Texto Giulia Barão
Poucos discordam de que um dos trunfos indicadores da grande arte é sua resistência à passagem do tempo. Sobrevivência que se torna ainda mais assombrosa quando não se deve apenas ao valor estético da obra, mas ao fato de representar questões humanas que preferíamos crer serem coisa antiga e superada (ah, o progresso!). Caesar – como construir um império, adaptação da peça de William Shakesperare pelo Diretor Roberto Alvim, tem a potencialidade desse duplo assombro.
Segundo revelado pela equipe da peça, a ideia de montá-la surgiu em 2014, por ocasião dos debates entre os candidatos à presidência da República e as discussões acaloradas que eles geraram entre o eleitorado. É isso mesmo: o cenário pré-eleitoral brasileiro fez Roberto Alvim se lembrar desta obra dramatúrgica escrita por Shakespeare no final do século XVI, baseada em acontecimentos históricos do primeiro século a. C. Terá sido pela maleabilidade discursiva dos candidatos ou a polarização simplista dos posicionamentos no velho esquema amigo-inimigo? Pois no cerne desta obra de Shakespeare está o abismo – que tentamos constantemente amenizar – entre a razão pública e os afetos e motivações particulares.
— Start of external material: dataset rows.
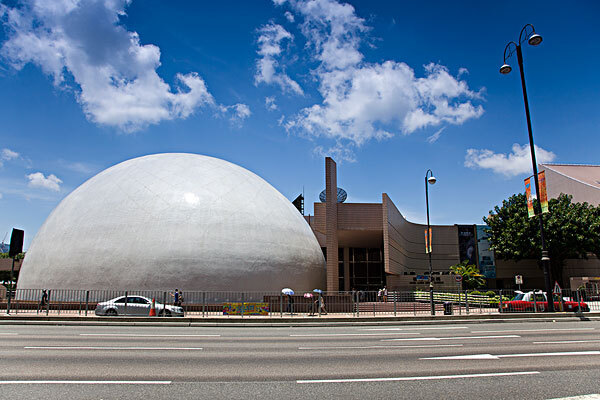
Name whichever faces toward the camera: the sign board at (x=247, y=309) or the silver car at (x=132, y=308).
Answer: the sign board

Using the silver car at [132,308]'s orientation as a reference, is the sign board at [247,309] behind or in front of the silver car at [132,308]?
in front

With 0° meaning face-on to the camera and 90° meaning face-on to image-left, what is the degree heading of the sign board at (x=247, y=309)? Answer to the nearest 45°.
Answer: approximately 0°

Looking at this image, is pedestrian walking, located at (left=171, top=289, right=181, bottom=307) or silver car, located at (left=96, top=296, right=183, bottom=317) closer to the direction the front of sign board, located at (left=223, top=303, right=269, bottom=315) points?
the silver car

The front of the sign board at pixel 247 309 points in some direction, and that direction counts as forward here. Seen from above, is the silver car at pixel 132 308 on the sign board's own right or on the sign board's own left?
on the sign board's own right

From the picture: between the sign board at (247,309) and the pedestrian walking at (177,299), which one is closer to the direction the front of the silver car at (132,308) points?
the sign board

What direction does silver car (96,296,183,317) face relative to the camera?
to the viewer's right

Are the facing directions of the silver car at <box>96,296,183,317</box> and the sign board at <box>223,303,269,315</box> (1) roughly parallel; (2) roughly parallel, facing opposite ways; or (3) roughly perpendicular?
roughly perpendicular

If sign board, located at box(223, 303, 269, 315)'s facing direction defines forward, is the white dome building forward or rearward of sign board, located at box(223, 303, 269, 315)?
rearward

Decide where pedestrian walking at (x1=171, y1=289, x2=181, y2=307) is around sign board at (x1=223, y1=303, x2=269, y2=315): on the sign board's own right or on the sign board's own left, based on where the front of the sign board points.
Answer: on the sign board's own right

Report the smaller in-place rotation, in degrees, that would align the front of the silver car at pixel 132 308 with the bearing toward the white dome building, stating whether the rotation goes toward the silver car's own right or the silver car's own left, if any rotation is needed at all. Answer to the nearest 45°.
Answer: approximately 90° to the silver car's own left

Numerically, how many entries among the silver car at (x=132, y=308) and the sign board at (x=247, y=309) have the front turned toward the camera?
1

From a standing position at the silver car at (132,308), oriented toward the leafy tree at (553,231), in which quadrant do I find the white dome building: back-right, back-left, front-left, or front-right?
front-left
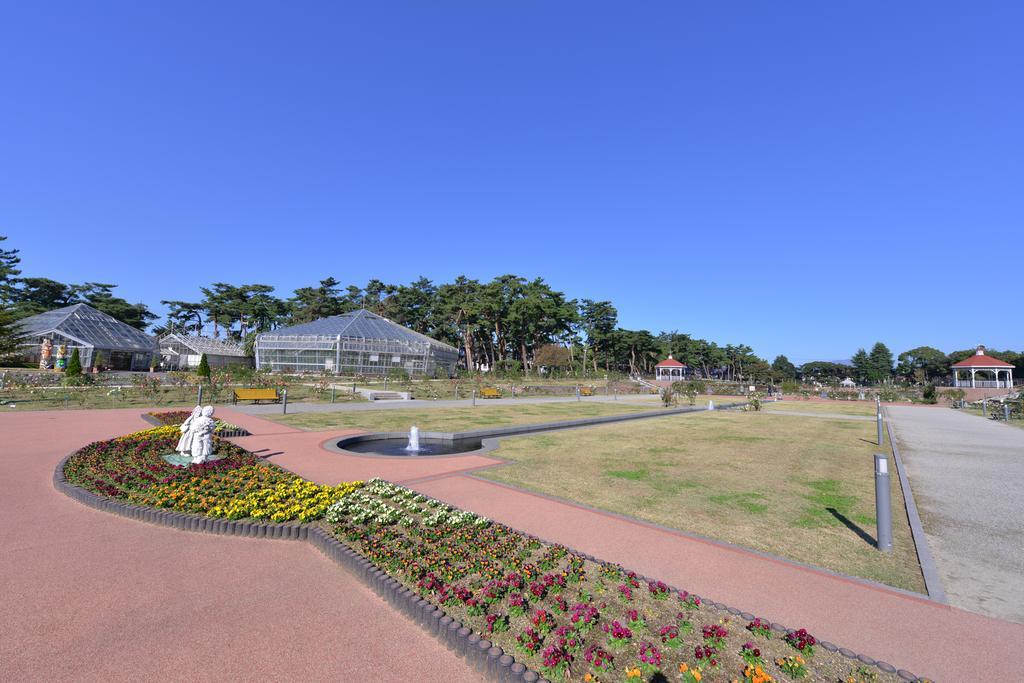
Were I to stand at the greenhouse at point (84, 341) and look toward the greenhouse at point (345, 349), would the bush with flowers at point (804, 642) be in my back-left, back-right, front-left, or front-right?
front-right

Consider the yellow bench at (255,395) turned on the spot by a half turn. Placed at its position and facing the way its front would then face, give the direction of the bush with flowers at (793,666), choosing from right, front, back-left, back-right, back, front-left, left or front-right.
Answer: back

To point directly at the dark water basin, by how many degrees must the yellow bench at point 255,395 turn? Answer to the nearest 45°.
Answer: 0° — it already faces it

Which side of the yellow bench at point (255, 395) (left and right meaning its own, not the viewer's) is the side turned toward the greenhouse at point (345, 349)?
back

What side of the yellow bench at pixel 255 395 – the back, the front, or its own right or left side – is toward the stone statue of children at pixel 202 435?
front

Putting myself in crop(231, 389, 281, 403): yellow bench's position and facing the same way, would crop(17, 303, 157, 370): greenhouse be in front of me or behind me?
behind

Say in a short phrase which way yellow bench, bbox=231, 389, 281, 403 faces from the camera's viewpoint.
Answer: facing the viewer

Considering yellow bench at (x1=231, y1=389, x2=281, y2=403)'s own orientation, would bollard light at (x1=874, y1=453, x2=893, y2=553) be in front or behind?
in front

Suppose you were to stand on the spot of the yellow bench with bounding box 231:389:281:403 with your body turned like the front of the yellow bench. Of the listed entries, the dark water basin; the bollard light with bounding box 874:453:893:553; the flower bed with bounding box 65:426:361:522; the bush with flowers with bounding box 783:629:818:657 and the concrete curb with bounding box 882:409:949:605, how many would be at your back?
0

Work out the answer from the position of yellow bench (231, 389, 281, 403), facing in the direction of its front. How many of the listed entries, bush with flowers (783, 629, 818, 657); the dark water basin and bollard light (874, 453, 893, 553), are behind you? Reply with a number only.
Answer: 0

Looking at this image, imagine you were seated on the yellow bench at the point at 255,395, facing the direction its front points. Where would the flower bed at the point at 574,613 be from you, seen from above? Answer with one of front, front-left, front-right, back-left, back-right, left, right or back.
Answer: front

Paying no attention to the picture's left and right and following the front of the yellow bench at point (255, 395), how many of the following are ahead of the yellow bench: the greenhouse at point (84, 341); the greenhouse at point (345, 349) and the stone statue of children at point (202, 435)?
1
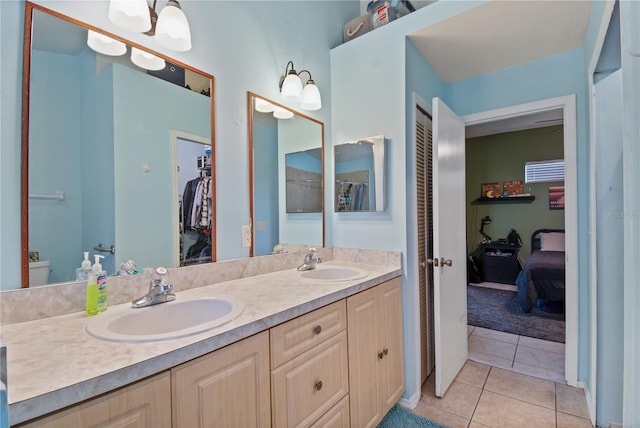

Não só por causa desse eco contemporâneo das falas da peça, mas também por uma preferência estilística do diretor, o foco da montagem é o texto. Em cena, os dois atores e uma pianista, que interpreta a trilha original de Vladimir Safatle. O palco permanece a maior parte do tempo no escuro, enquanto canhões de luz focam os rostos dos atores e as mãos da pianista. Em determinados momentos pode ficar difícil prestar atenção no que falam atores, porque o piano soa como uma terceira voz. O que não deixa de ser interessante – mais que trilha sonora, a música ao vivo acaba se tornando uma personagem de fundo, interpeladora: como se as vibrações das notas fizessem tremer os discursos dos políticos romanos, evidenciando sua fragilidade.
Discursos que também ganham ênfase pelo primoroso trabalho de voz dos atores Caco Ciocler e Carmo Dalla Vecchia. Os dois se alternam na interpretação dos personagens da trama, que conta a conspiração que levou ao assassinato de Julio César, em pleno Senado romano, por múltiplas facadas. César era amado pelo povo e sua crescente popularidade gera temor por parte de seus colegas de governo. Temor ou inveja? Seu assassinato é justificado sob o argumento do benefício público: matamos o homem antes que ele se torne um tirano. Mas como garantir que ele se tornaria um tirano? E se ele se tornasse, não seria possível reverter a situação por meio da política e não do crime? Que bem público pode realmente advir de um assassinato?
A morte de César é sucedida por monólogos e diálogos que evidenciam a falibilidade da suposta razão superior que justificaria o homicídio, e as motivações pessoais que na verdade estavam ali implicadas. Em vez de ser sepultado como tirano, César recebe as homenagens de um homem honrado. Em vez de serem julgados pelo crime, os perpetradores sofrem a retaliação pelas mãos do povo romano. Ou por sua consciência pesada. (Sim, estou evitando spoilers. Vale a pena ler o texto na íntegra!)
Onde falha o poder, vigora a violência, já disse Hannah Arendt. Da Roma Antiga ao Brasil contemporâneo, a promessa da política segue sendo a de criar um espaço público governado por outras leis que não as da vaidade humana. Dói lembrar que falhamos nisso diariamente. Dói um pouco menos quando isso é feito por uma obra dramatúrgica de alta qualidade.
Caesar foi apresentado nos dias 8, 9 e 10 de setembro no teatro Renascença, como parte da programação da 22ª edição do Porto Alegre Em Cena, que segue até o dia 20 deste mês.